ASSIGNED TASK -
Set down the entries below exactly, leaving out all images.

INPUT MATERIAL -

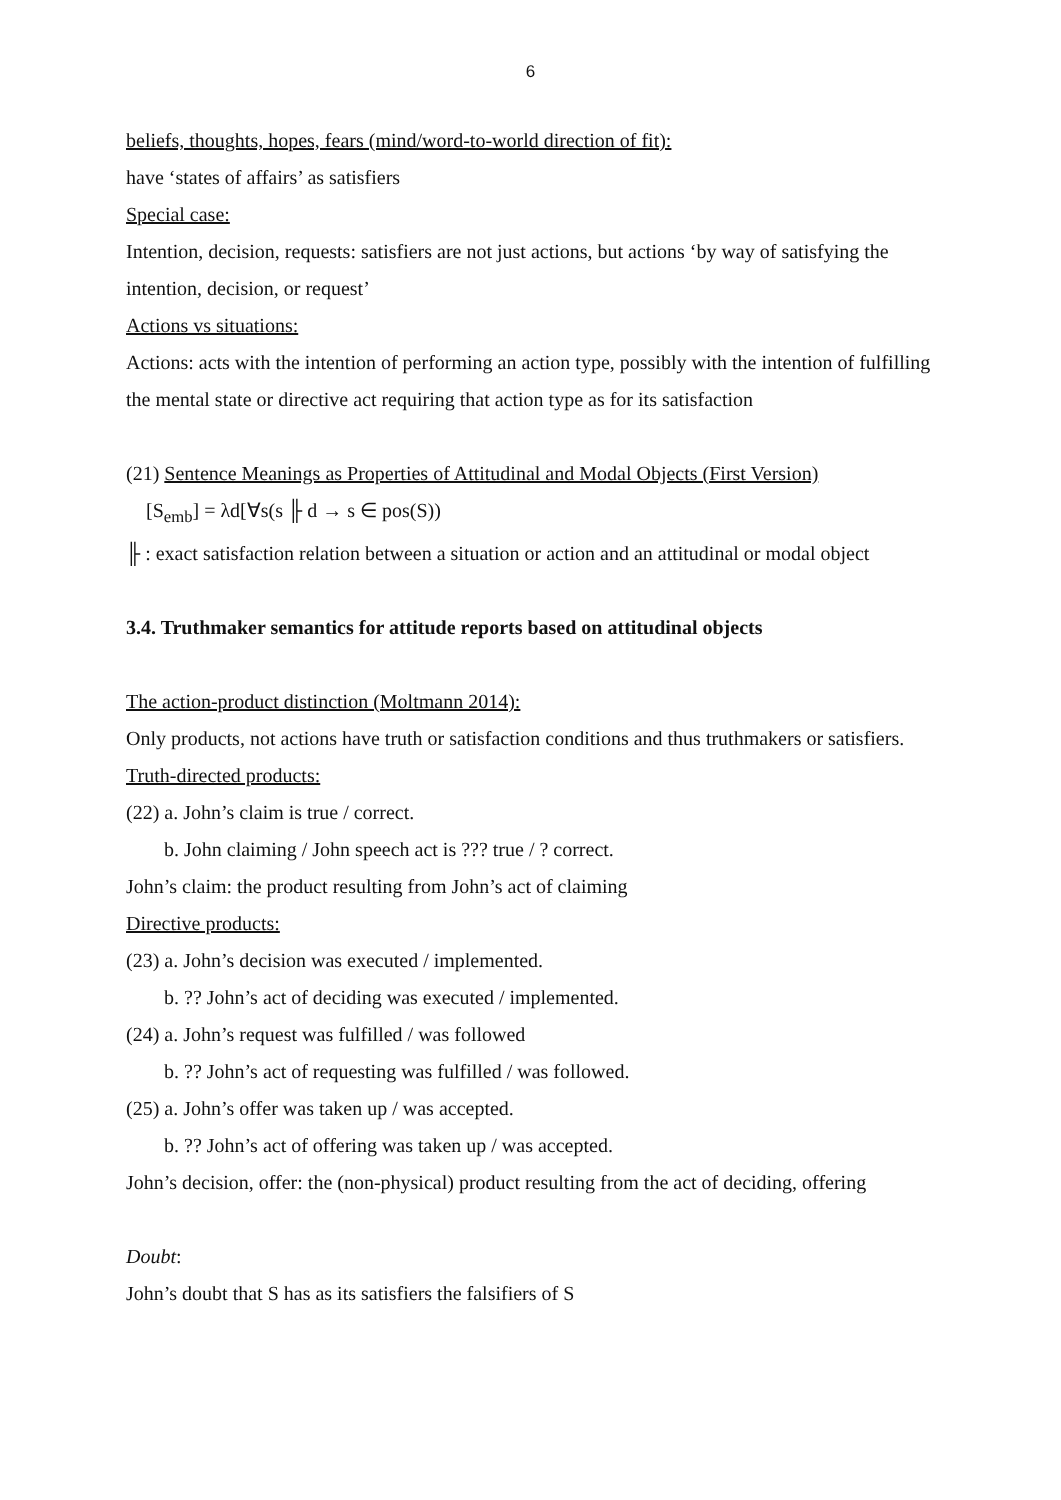6
beliefs, thoughts, hopes, fears (mind/word-to-world direction of fit):
have ‘states of affairs’ as satisfiers
Special case:
Intention, decision, requests: satisfiers are not just actions, but actions ‘by way of satisfying the intention, decision, or request’
Actions vs situations:
Actions: acts with the intention of performing an action type, possibly with the intention of fulfilling the mental state or directive act requiring that action type as for its satisfaction
(21) Sentence Meanings as Properties of Attitudinal and Modal Objects (First Version)
[S<sub>emb</sub>] = λd[∀s(s ╟ d → s ∈ pos(S))
╟ : exact satisfaction relation between a situation or action and an attitudinal or modal object
3.4. Truthmaker semantics for attitude reports based on attitudinal objects
The action-product distinction (Moltmann 2014):
Only products, not actions have truth or satisfaction conditions and thus truthmakers or satisfiers.
Truth-directed products:
(22) a. John’s claim is true / correct.
b. John claiming / John speech act is ??? true / ? correct.
John’s claim: the product resulting from John’s act of claiming
Directive products:
(23) a. John’s decision was executed / implemented.
b. ?? John’s act of deciding was executed / implemented.
(24) a. John’s request was fulfilled / was followed
b. ?? John’s act of requesting was fulfilled / was followed.
(25) a. John’s offer was taken up / was accepted.
b. ?? John’s act of offering was taken up / was accepted.
John’s decision, offer: the (non-physical) product resulting from the act of deciding, offering
Doubt:
John’s doubt that S has as its satisfiers the falsifiers of S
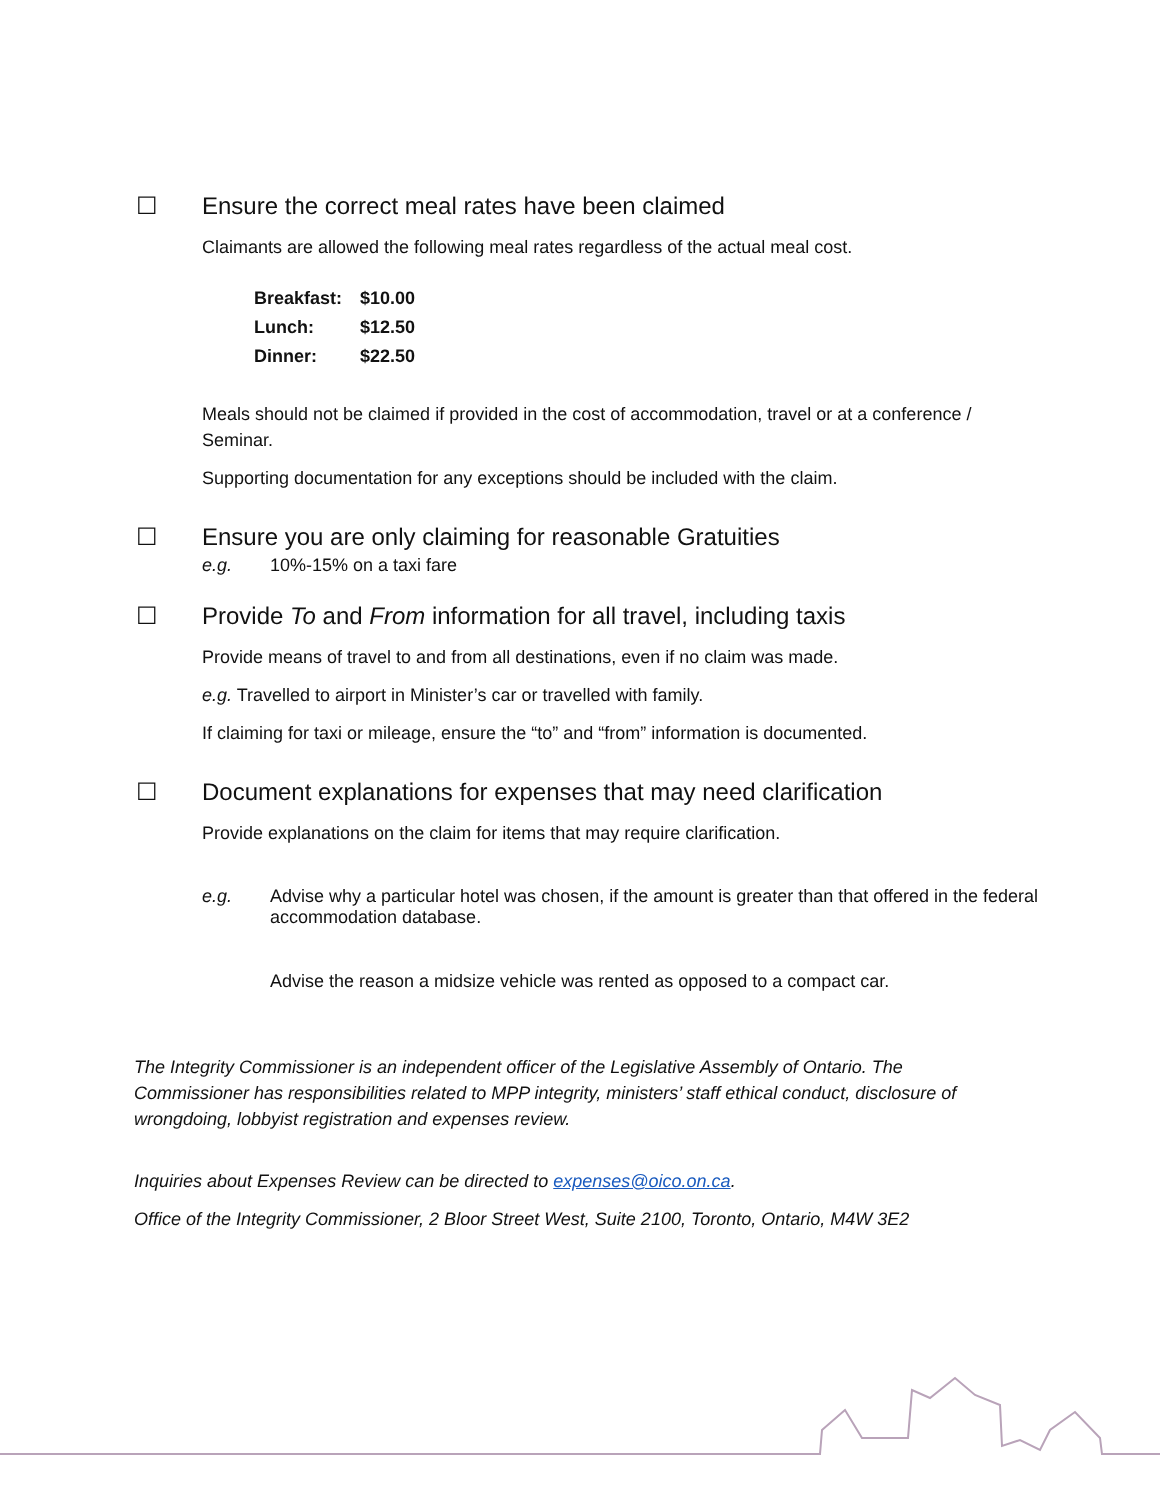☐ Ensure the correct meal rates have been claimed
Claimants are allowed the following meal rates regardless of the actual meal cost.
| Breakfast: | $10.00 |
| Lunch: | $12.50 |
| Dinner: | $22.50 |
Meals should not be claimed if provided in the cost of accommodation, travel or at a conference / Seminar.
Supporting documentation for any exceptions should be included with the claim.
☐ Ensure you are only claiming for reasonable Gratuities
e.g. 10%-15% on a taxi fare
☐ Provide To and From information for all travel, including taxis
Provide means of travel to and from all destinations, even if no claim was made.
e.g. Travelled to airport in Minister’s car or travelled with family.
If claiming for taxi or mileage, ensure the “to” and “from” information is documented.
☐ Document explanations for expenses that may need clarification
Provide explanations on the claim for items that may require clarification.
e.g. Advise why a particular hotel was chosen, if the amount is greater than that offered in the federal accommodation database.
Advise the reason a midsize vehicle was rented as opposed to a compact car.
The Integrity Commissioner is an independent officer of the Legislative Assembly of Ontario. The Commissioner has responsibilities related to MPP integrity, ministers’ staff ethical conduct, disclosure of wrongdoing, lobbyist registration and expenses review.
Inquiries about Expenses Review can be directed to expenses@oico.on.ca.
Office of the Integrity Commissioner, 2 Bloor Street West, Suite 2100, Toronto, Ontario, M4W 3E2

RESULT OF THE TASK -
6
beliefs, thoughts, hopes, fears (mind/word-to-world direction of fit):
have ‘states of affairs’ as satisfiers
Special case:
Intention, decision, requests: satisfiers are not just actions, but actions ‘by way of satisfying the intention, decision, or request’
Actions vs situations:
Actions: acts with the intention of performing an action type, possibly with the intention of fulfilling the mental state or directive act requiring that action type as for its satisfaction
(21) Sentence Meanings as Properties of Attitudinal and Modal Objects (First Version)
[S<sub>emb</sub>] = λd[∀s(s ╟ d → s ∈ pos(S))
╟ : exact satisfaction relation between a situation or action and an attitudinal or modal object
3.4. Truthmaker semantics for attitude reports based on attitudinal objects
The action-product distinction (Moltmann 2014):
Only products, not actions have truth or satisfaction conditions and thus truthmakers or satisfiers.
Truth-directed products:
(22) a. John’s claim is true / correct.
b. John claiming / John speech act is ??? true / ? correct.
John’s claim: the product resulting from John’s act of claiming
Directive products:
(23) a. John’s decision was executed / implemented.
b. ?? John’s act of deciding was executed / implemented.
(24) a. John’s request was fulfilled / was followed
b. ?? John’s act of requesting was fulfilled / was followed.
(25) a. John’s offer was taken up / was accepted.
b. ?? John’s act of offering was taken up / was accepted.
John’s decision, offer: the (non-physical) product resulting from the act of deciding, offering
Doubt:
John’s doubt that S has as its satisfiers the falsifiers of S
☐ Ensure the correct meal rates have been claimed
Claimants are allowed the following meal rates regardless of the actual meal cost.
| Breakfast: | $10.00 |
| Lunch: | $12.50 |
| Dinner: | $22.50 |
Meals should not be claimed if provided in the cost of accommodation, travel or at a conference / Seminar.
Supporting documentation for any exceptions should be included with the claim.
☐ Ensure you are only claiming for reasonable Gratuities
e.g. 10%-15% on a taxi fare
☐ Provide To and From information for all travel, including taxis
Provide means of travel to and from all destinations, even if no claim was made.
e.g. Travelled to airport in Minister’s car or travelled with family.
If claiming for taxi or mileage, ensure the “to” and “from” information is documented.
☐ Document explanations for expenses that may need clarification
Provide explanations on the claim for items that may require clarification.
e.g. Advise why a particular hotel was chosen, if the amount is greater than that offered in the federal accommodation database.
Advise the reason a midsize vehicle was rented as opposed to a compact car.
The Integrity Commissioner is an independent officer of the Legislative Assembly of Ontario. The Commissioner has responsibilities related to MPP integrity, ministers’ staff ethical conduct, disclosure of wrongdoing, lobbyist registration and expenses review.
Inquiries about Expenses Review can be directed to expenses@oico.on.ca.
Office of the Integrity Commissioner, 2 Bloor Street West, Suite 2100, Toronto, Ontario, M4W 3E2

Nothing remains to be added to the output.